> [TASK TO COMPLETE] Would you print the listing that follows exactly, but without its pictures?

> [DATA SHOWN]
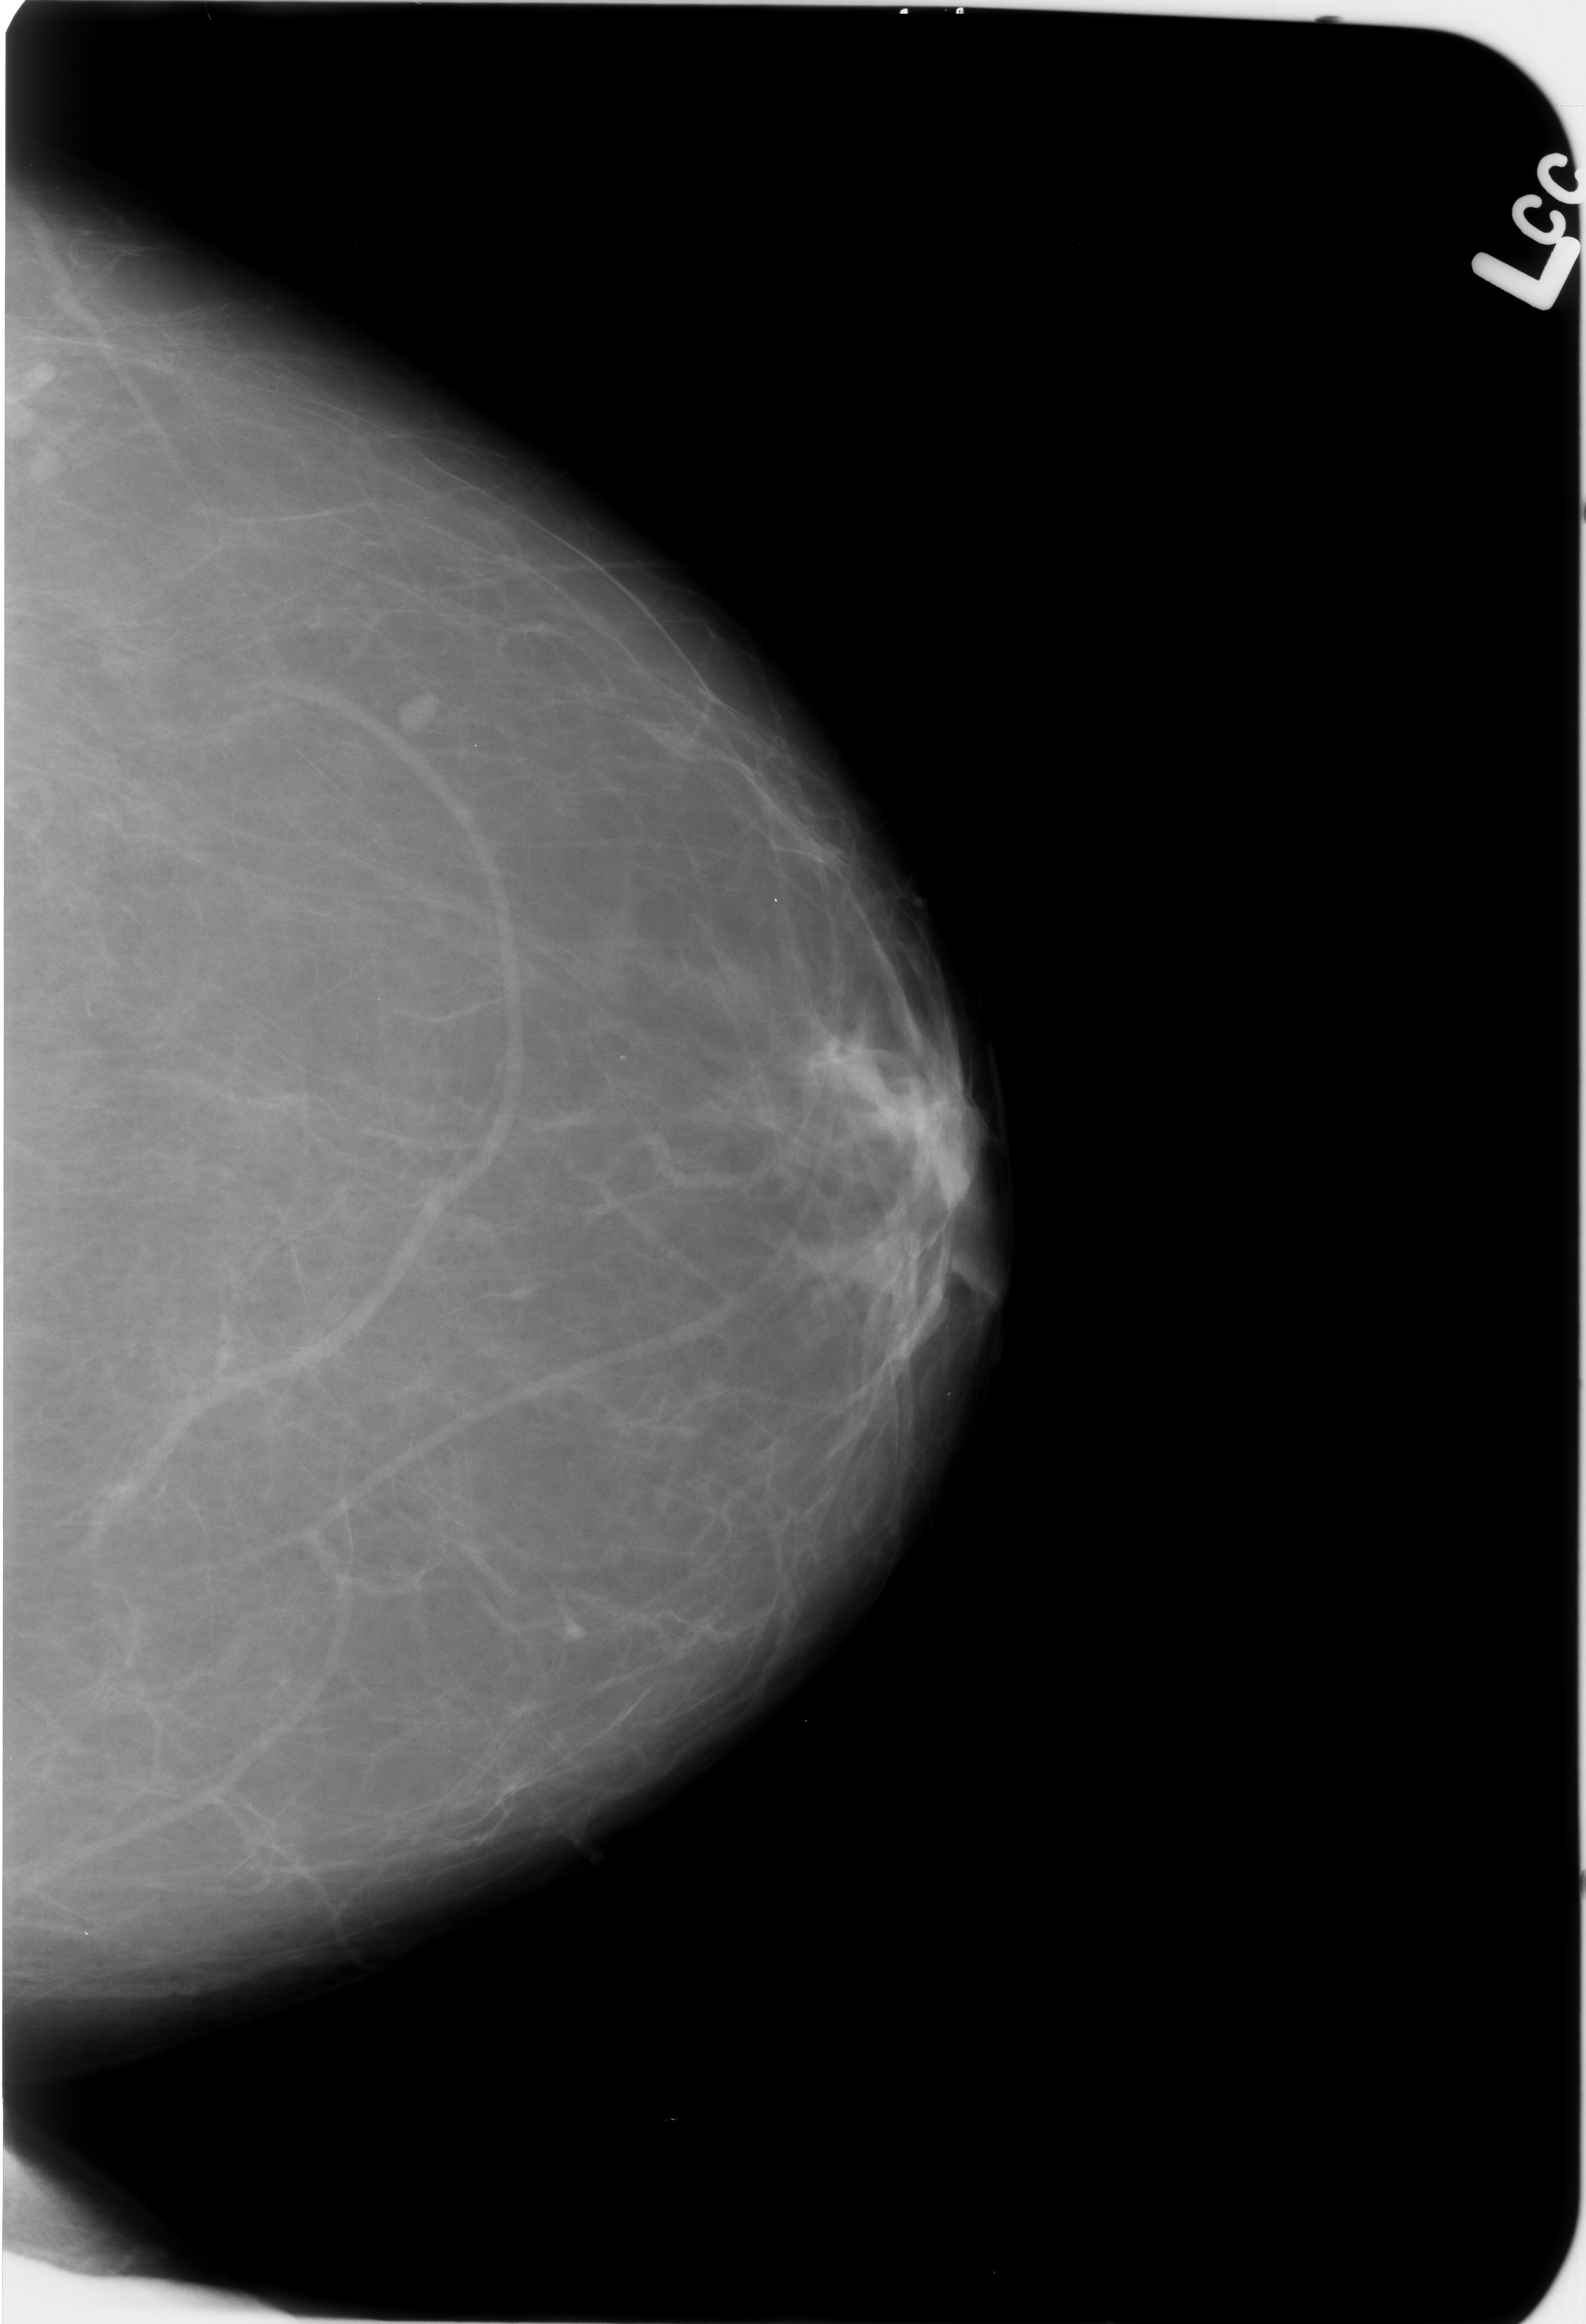
Mammogram (digitized film); left breast; craniocaudal (CC) view; BI-RADS breast density category 1 (scale 1–4); 1586 × 2324 image matrix.
Expert-marked regions of interest on this image (one box per marked abnormality):
- Finding 1 of 3: mass, shape lymph node, margins circumscribed; BI-RADS assessment category 2; outcome (as recorded, no biopsy): benign without callback (not worked up further): bounding box <0,368,36,460> (left, top, right, bottom; pixels)
- Finding 2 of 3: mass, shape lymph node, margins circumscribed; BI-RADS assessment category 2; subtlety rating 4 on a 1 (subtle) to 5 (obvious) scale; outcome (as recorded, no biopsy): benign without callback (not worked up further): <26,441,66,486>
- Finding 3 of 3: mass, shape lymph node, margins circumscribed; BI-RADS assessment category 2; subtlety rating 4 on a 1 (subtle) to 5 (obvious) scale; benign; no additional work-up was recommended (outcome (as recorded, no biopsy): benign without callback): <390,679,447,743>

> [COMPLETED EXERCISE]
Mammogram (digitized film); left breast; craniocaudal (CC) view; BI-RADS breast density category 1 (scale 1–4); 1586 × 2324 image matrix.
Expert-marked regions of interest on this image (one box per marked abnormality):
- Finding 1 of 3: mass, shape lymph node, margins circumscribed; BI-RADS assessment category 2; outcome (as recorded, no biopsy): benign without callback (not worked up further): bounding box <0,368,36,460> (left, top, right, bottom; pixels)
- Finding 2 of 3: mass, shape lymph node, margins circumscribed; BI-RADS assessment category 2; subtlety rating 4 on a 1 (subtle) to 5 (obvious) scale; outcome (as recorded, no biopsy): benign without callback (not worked up further): <26,441,66,486>
- Finding 3 of 3: mass, shape lymph node, margins circumscribed; BI-RADS assessment category 2; subtlety rating 4 on a 1 (subtle) to 5 (obvious) scale; benign; no additional work-up was recommended (outcome (as recorded, no biopsy): benign without callback): <390,679,447,743>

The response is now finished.